I say that this is generally solid research… until you get to the part of the document where the main effect size for reading is translated into a statement that teacher and principal performance pay is associated with three additional “weeks of learning” in reading. Mathematica is using a common, well-intended attempt to translate the abstract concept of effect size into something a general audience can understand. This translation has become more common in the last few years.
It is also bad interpretation. That doesn’t mean that documents should not attempt the translation for a general audience, but there are problems with just using terms like “three weeks of learning” as naked representations. To cut to the chase:
- “Weeks (or days) of learning” avoids the most important part of recontextualizing effect sizes: comparing the effect size in an individual study with effect sizes from empirical research in the same domain — i.e., if you are translating your research findings for use in the real world, how does this intervention or policy compare with other interventions or policies that are realistic alternatives?
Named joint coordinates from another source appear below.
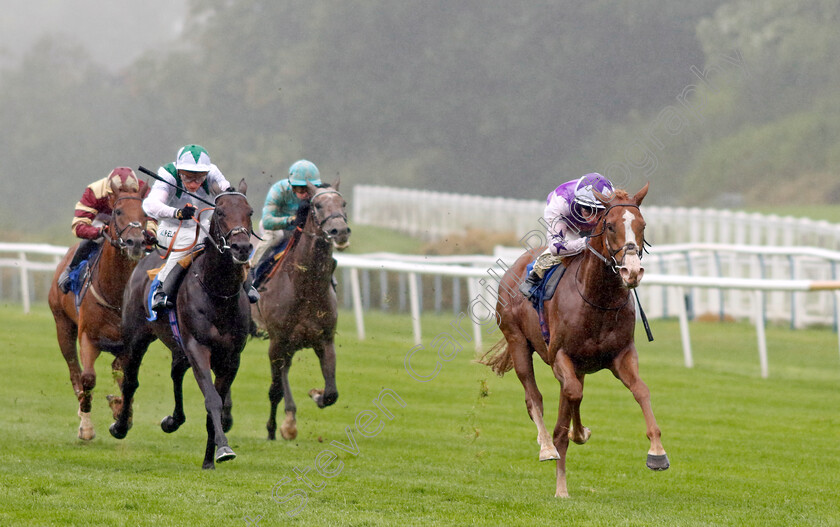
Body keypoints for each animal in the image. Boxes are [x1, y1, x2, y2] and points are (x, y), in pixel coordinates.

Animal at [48, 176, 149, 442]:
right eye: (118, 211)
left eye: (145, 213)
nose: (136, 242)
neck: (115, 294)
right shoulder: (87, 336)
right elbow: (87, 378)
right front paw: (86, 427)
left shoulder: (128, 343)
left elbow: (124, 378)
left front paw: (121, 411)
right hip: (62, 325)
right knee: (74, 372)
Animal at [111, 179, 256, 468]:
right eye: (220, 212)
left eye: (250, 212)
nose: (242, 247)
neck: (218, 293)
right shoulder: (197, 346)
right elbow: (212, 399)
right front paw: (224, 448)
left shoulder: (231, 357)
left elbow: (218, 402)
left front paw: (210, 458)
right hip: (137, 337)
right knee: (131, 380)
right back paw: (120, 427)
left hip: (178, 345)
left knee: (176, 371)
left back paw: (173, 421)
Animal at [253, 182, 352, 442]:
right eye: (317, 205)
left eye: (344, 203)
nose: (340, 231)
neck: (306, 286)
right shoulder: (277, 341)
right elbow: (274, 390)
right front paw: (271, 430)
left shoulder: (324, 340)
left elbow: (332, 392)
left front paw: (316, 394)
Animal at [480, 184, 668, 498]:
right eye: (610, 225)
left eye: (642, 225)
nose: (631, 271)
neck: (598, 299)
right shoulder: (559, 355)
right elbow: (571, 396)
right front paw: (570, 448)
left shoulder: (622, 355)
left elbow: (640, 390)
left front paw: (657, 452)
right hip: (517, 341)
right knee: (535, 398)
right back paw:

- “Weeks (or days) of learning” implies more accuracy than is realistic; it is hard to spot a difference between 3 and 4 weeks of learning (and for those tempted to publish “days of learning,” under no circumstance in the real world can research make an empirically-justified distinctions between 15 and 16 days of learning). This study does not report standard errors for the estimates, but Mathematica does report the effect sizes under different models (or sensitivity to model assumptions), and the variations easily surpass 0.01 standard deviations, or the equivalent of one week of learning. If you want to talk about weeks of learning for this study, we need to understand that depending on the model used the inferred effect on reading for the first cohort in the second year is likely to range somewhere between 0 and 4 weeks of learning. That interval may looks odd, but it’s a better representation of the research than the statement in the report.
Reporters reading such findings can ask the authors two questions before writing stories, as a consequence:
- What are the effect sizes of potential alternatives, either in standard-deviation units or weeks/days of learning?
- What is the error of the estimate — or the confidence intervals, in weeks or days of learning?